O projeto é focado para mulheres que possuem laudo ou se identificam no espectro autista
Porto Velho, RO - Em alusão ao abril azul, mês de conscientização do espectro autista, a Secretaria de Estado da Saúde (Sesau) realizou atividades de produção artística durante todo o período do mês de março. No total, quatro oficinas de auto pintura, sendo duas delas realizadas no centro de Reabilitação de Rondônia (Cero), com o objetivo de abrir espaço para a expressão de cada participante a partir do próprio corpo e da forma de ver o mundo ao seu redor.
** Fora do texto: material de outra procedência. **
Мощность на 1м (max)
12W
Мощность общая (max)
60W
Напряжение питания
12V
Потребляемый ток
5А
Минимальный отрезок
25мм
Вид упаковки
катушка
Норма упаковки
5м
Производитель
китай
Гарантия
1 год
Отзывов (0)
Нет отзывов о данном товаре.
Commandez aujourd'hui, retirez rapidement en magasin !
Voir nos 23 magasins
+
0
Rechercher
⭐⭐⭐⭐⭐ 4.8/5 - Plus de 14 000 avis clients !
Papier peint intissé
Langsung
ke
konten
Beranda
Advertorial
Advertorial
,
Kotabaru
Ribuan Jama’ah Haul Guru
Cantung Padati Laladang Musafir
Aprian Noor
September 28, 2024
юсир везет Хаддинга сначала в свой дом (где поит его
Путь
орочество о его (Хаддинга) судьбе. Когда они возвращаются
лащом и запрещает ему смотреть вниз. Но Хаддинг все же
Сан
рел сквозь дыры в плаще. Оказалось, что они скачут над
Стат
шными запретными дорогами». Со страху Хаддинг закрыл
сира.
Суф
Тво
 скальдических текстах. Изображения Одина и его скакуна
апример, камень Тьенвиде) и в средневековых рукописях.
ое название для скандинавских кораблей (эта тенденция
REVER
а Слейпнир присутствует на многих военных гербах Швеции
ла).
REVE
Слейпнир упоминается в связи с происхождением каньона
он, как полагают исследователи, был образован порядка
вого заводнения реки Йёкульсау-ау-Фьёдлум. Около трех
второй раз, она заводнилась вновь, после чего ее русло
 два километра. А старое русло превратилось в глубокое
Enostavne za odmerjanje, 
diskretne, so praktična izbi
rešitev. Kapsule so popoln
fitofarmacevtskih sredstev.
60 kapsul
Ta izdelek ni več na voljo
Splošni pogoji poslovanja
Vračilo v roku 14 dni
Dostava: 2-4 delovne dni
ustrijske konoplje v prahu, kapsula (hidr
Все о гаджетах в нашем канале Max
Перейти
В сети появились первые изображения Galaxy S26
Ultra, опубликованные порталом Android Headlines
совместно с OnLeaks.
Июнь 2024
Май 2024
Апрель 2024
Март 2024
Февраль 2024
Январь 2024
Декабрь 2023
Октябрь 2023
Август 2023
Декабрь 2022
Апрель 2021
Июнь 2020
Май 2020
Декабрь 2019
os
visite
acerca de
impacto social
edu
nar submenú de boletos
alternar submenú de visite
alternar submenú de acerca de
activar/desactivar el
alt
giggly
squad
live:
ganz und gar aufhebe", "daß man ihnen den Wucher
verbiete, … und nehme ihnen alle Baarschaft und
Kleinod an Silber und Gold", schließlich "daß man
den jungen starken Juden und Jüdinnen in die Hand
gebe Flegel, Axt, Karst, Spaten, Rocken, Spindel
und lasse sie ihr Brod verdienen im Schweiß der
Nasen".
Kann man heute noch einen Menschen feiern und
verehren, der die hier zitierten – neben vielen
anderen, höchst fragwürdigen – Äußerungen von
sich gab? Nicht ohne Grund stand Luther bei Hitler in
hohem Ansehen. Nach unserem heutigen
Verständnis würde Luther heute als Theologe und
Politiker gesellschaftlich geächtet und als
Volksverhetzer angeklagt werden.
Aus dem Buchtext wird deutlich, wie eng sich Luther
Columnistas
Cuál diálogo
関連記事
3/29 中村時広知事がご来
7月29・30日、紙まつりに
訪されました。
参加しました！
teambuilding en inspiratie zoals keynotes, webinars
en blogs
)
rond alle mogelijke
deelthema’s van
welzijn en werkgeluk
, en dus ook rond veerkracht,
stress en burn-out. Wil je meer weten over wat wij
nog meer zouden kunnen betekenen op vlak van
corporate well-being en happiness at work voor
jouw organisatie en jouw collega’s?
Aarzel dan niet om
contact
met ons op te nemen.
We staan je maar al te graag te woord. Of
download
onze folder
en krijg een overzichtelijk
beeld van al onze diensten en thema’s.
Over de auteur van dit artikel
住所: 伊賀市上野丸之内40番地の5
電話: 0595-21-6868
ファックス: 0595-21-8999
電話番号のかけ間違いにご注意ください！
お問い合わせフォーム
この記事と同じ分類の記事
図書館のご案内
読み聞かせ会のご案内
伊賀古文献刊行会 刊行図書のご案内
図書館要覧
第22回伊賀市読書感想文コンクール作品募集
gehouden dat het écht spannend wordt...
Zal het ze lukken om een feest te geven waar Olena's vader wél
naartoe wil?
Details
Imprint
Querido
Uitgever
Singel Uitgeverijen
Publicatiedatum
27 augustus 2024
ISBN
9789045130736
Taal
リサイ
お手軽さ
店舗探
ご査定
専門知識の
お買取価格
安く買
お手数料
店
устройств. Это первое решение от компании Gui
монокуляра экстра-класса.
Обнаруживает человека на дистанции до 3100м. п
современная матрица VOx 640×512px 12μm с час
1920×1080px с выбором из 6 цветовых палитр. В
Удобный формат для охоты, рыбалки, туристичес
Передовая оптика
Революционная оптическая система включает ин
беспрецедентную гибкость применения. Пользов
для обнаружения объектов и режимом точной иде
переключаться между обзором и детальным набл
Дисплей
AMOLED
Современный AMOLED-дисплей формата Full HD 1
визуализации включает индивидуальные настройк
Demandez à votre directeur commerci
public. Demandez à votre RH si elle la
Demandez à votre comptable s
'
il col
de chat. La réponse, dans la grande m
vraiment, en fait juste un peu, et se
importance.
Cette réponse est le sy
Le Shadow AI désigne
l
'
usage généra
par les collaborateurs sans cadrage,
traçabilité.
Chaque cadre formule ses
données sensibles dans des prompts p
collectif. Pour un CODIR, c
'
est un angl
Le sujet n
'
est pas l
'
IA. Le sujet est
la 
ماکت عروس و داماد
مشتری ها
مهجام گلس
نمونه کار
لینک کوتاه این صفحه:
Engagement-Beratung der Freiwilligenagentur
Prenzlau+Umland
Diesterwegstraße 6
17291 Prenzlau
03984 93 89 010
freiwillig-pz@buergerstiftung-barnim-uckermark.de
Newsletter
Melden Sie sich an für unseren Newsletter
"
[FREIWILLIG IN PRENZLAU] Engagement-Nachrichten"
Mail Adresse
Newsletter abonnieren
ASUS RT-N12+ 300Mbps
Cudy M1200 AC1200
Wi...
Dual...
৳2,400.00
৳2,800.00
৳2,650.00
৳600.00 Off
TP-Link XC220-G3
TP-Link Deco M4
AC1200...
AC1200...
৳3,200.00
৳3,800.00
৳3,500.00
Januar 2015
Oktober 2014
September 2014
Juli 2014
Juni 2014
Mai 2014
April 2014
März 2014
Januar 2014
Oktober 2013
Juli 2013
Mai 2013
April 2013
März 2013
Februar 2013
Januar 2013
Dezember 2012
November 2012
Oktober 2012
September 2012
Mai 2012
Já a exposição teve início nesta segunda-feira, 6, e seguirá até o final de semana, no Serviço Social do Comércio (Sesc Cultural), em Porto Velho.
Cada participante desenha o contorno do próprio corpo em tamanho real, depois utiliza colagens e desenhos para expressar emoções, vivências e sensações
O governador de Rondônia, Marcos Rocha, destacou que a iniciativa é de suma importância para um público que ainda é muito invisibilizado pela sociedade. “A arte se torna um instrumento de cidadania e de pertencimento, fortalecendo a participação dessas mulheres do espectro na vida social e cultural de Rondônia”, pontuou.
Idealizado e conduzido pela bacharel em Belas Artes, Silvia Feliciano, o projeto nasceu de uma vivência pessoal. Casada com uma pessoa autista, ainda no processo de se reconhecer dentro do espectro, Silvia trouxe sua experiência para dar visibilidade e espaço, principalmente às mulheres. “Muitas mulheres passam a vida inteira aprendendo a se adaptar, a imitar comportamentos para serem aceitas. Isso faz com que o autismo passe despercebido, mas não diminui o impacto emocional dessa experiência”, aponta.
PROCESSO DE EXPRESSÃO
A proposta das oficinas foi simples, mas profunda: cada participante desenhou o contorno do próprio corpo em tamanho real e, a partir disso, utilizou colagens e desenhos para expressar emoções, vivências e sensações.
O secretário de Estado da Saúde, Edilton Oliveira, também ressaltou a importância da exposição. “Ao promover oficinas de arte e dar visibilidade às produções dessas mulheres, estamos fortalecendo a inclusão e mostrando que o cuidado integral envolve acolhimento, expressão e reconhecimento”.